AMI Labs, liderada pelo vencedor do Prêmio Turing Yann LeCun, arrecada US$ 1,03 bilhão para desenvolver modelos de IA que aprendem diretamente da realidade, com foco em aplicações práticas na saúde e além.
A inteligência artificial está prestes a entrar em uma nova fase com a chegada dos modelos de mundo real, que buscam aprender não só com textos, mas com dados reais do ambiente. A AMI Labs, cofundada pelo Turing Award Yann LeCun, acaba de levantar US$ 1,03 bilhão para acelerar essa inovação.
Este financiamento, alcançado em uma avaliação prévia de US$ 3,5 bilhões, a destaca entre os grandes investimentos em IA, com planos ambiciosos e foco no longo prazo. Essencialmente, a ideia é construir sistemas que compreendam o mundo de forma mais precisa e útil, especialmente em áreas críticas como a saúde.
Na sequência, veja como a AMI Labs pretende colocar essa visão em prática com uma equipe internacional, parceiros estratégicos e uma metodologia aberta à comunidade científica.
Pesquisa intensiva e visão de longo prazo
Conforme informação divulgada pelo techcrunch, a AMI Labs está trabalhando na construção de modelos de mundo que vão além da inteligência baseada somente em linguagem. Alexandre LeBrun, CEO da companhia, explica que a startup visa entender o mundo real, uma missão que demanda tempo e pesquisa fundamental.
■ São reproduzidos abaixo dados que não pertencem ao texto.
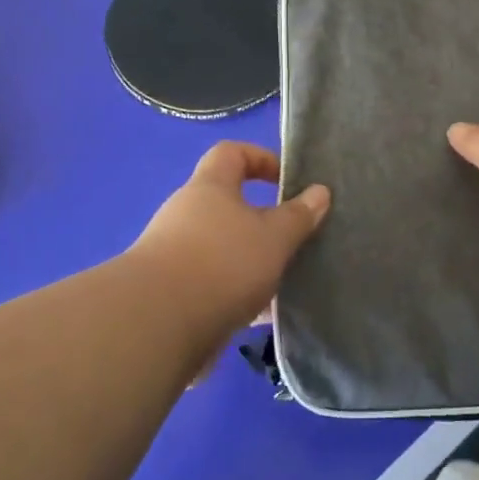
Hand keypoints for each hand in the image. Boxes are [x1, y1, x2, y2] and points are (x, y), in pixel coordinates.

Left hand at [127, 142, 329, 337]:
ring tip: (286, 281)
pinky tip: (264, 317)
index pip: (231, 153)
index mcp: (210, 188)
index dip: (261, 158)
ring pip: (225, 250)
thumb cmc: (223, 262)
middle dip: (263, 221)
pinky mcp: (173, 294)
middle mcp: (187, 215)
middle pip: (228, 205)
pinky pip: (215, 286)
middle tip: (294, 238)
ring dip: (253, 262)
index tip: (288, 180)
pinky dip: (239, 296)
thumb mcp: (274, 236)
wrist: (158, 325)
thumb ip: (299, 215)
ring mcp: (176, 255)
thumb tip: (320, 192)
LeBrun enfatiza que essa não é uma startup típica de IA, que lança produtos em poucos meses para gerar receita rapidamente. Ao contrário, o projeto é de longo prazo e pode levar anos até que esses modelos sejam comercialmente aplicáveis.
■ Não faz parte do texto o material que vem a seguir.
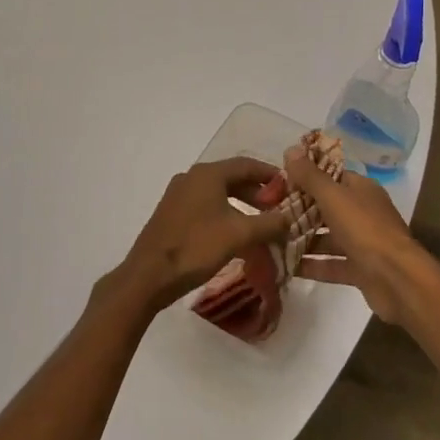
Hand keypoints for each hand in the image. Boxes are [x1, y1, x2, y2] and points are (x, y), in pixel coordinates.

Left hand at [108, 158, 293, 312]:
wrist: (148, 275)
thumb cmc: (196, 247)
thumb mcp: (239, 234)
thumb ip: (268, 224)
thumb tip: (290, 218)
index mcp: (207, 174)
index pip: (246, 164)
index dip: (270, 174)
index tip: (289, 186)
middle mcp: (192, 178)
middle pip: (232, 178)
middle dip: (257, 192)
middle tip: (278, 208)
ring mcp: (179, 195)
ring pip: (218, 193)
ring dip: (241, 205)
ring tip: (260, 224)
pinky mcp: (172, 214)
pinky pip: (206, 206)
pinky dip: (225, 214)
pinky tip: (234, 235)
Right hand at [286, 144, 439, 328]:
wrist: (398, 281)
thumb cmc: (365, 229)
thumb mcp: (333, 197)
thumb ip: (310, 175)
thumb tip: (290, 149)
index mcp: (360, 189)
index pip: (329, 176)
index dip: (305, 177)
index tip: (278, 184)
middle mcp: (362, 212)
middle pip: (326, 207)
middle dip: (299, 211)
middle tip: (269, 214)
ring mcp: (362, 243)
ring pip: (327, 237)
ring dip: (302, 239)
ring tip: (271, 241)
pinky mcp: (359, 271)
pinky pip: (330, 264)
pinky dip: (311, 265)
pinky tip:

O foco da AMI Labs está baseado na arquitetura JEPA (Joint Embedding Predictive Architecture), proposta por Yann LeCun em 2022, que permite à inteligência artificial aprender sobre a realidade e reduzir erros graves, como as chamadas “alucinações” dos grandes modelos de linguagem (LLMs).
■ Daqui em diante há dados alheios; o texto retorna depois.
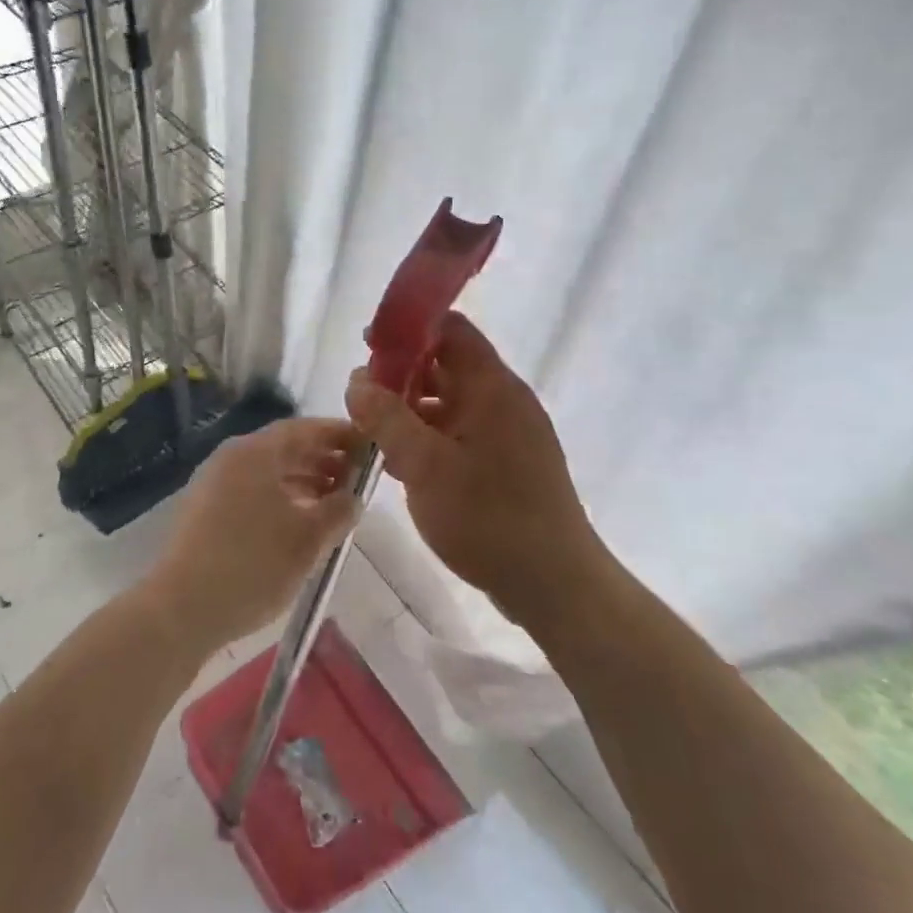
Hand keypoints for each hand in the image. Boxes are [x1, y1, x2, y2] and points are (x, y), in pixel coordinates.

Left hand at [143, 417, 361, 656]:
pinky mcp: (204, 510)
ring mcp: (213, 483)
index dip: (339, 435)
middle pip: (285, 448)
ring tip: (334, 503)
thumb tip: (353, 497)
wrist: (181, 609)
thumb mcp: (309, 539)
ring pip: (267, 471)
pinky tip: (298, 523)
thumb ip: (339, 510)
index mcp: (255, 452)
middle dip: (323, 460)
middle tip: (357, 478)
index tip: (369, 447)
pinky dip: (280, 498)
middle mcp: (231, 458)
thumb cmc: (253, 565)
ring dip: (303, 481)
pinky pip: (251, 490)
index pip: (304, 429)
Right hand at [345, 313, 602, 627]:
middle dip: (402, 373)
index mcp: (492, 387)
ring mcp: (509, 433)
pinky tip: (404, 461)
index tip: (369, 345)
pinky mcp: (507, 462)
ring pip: (452, 401)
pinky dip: (431, 436)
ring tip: (374, 430)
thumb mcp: (425, 466)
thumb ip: (387, 418)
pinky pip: (462, 432)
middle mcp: (504, 400)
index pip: (451, 329)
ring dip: (413, 408)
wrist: (554, 584)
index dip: (409, 329)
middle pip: (448, 364)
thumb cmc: (488, 518)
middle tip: (362, 395)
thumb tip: (357, 380)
Equipe especializada e forte apoio dos investidores
A força da AMI Labs está na sua equipe internacional e no suporte de investidores de alto nível. Além de LeCun como chairman, o time conta com Laurent Solly, ex-VP da Meta para Europa, como COO, e pesquisadores renomados como Saining Xie e Pascale Fung.
A rodada de investimento foi liderada por fundos como Cathay Innovation, Greycroft, Hiro Capital e Bezos Expeditions. Entre os investidores individuais estão nomes de peso como Tim Berners-Lee, Mark Cuban e Eric Schmidt, o que reforça a confiança no potencial da empresa.
Além disso, parceiros industriais e fundos ligados a fabricantes como Nvidia, Samsung e Toyota Ventures mostram o interesse em explorar os avanços em modelos de mundo em aplicações reais no futuro.
Presença global e foco em qualidade
A expansão da AMI Labs inclui quatro polos principais: Paris, sede da empresa; Nova York, para aproveitar o trabalho de LeCun na NYU; Montreal, onde atua o VP Michael Rabbat; e Cingapura, que combina talentos da IA e proximidade com o mercado asiático.
LeBrun reforça a prioridade em contratar talentos qualificados em vez de apenas crescer rapidamente, buscando construir uma base sólida para o desenvolvimento das tecnologias mais avançadas.
Engajamento para além do laboratório
A AMI Labs pretende interagir cedo com clientes e parceiros para validar e aprimorar seus modelos em situações reais, essencial para alcançar melhores resultados. O primeiro parceiro oficialmente divulgado é a startup de saúde digital Nabla, que já enfrenta desafios causados por limitações dos LLMs.
O CEO lembra que a inovação não pode acontecer isolada, é necessário colocar os sistemas para rodar com dados reais e avaliações práticas, mesmo que a geração de receita ainda não seja imediata.
Seguindo a filosofia de LeCun, a startup manterá o compromisso com a transparência e o avanço científico, publicando artigos e disponibilizando códigos em open source para fomentar a colaboração e acelerar o progresso na área.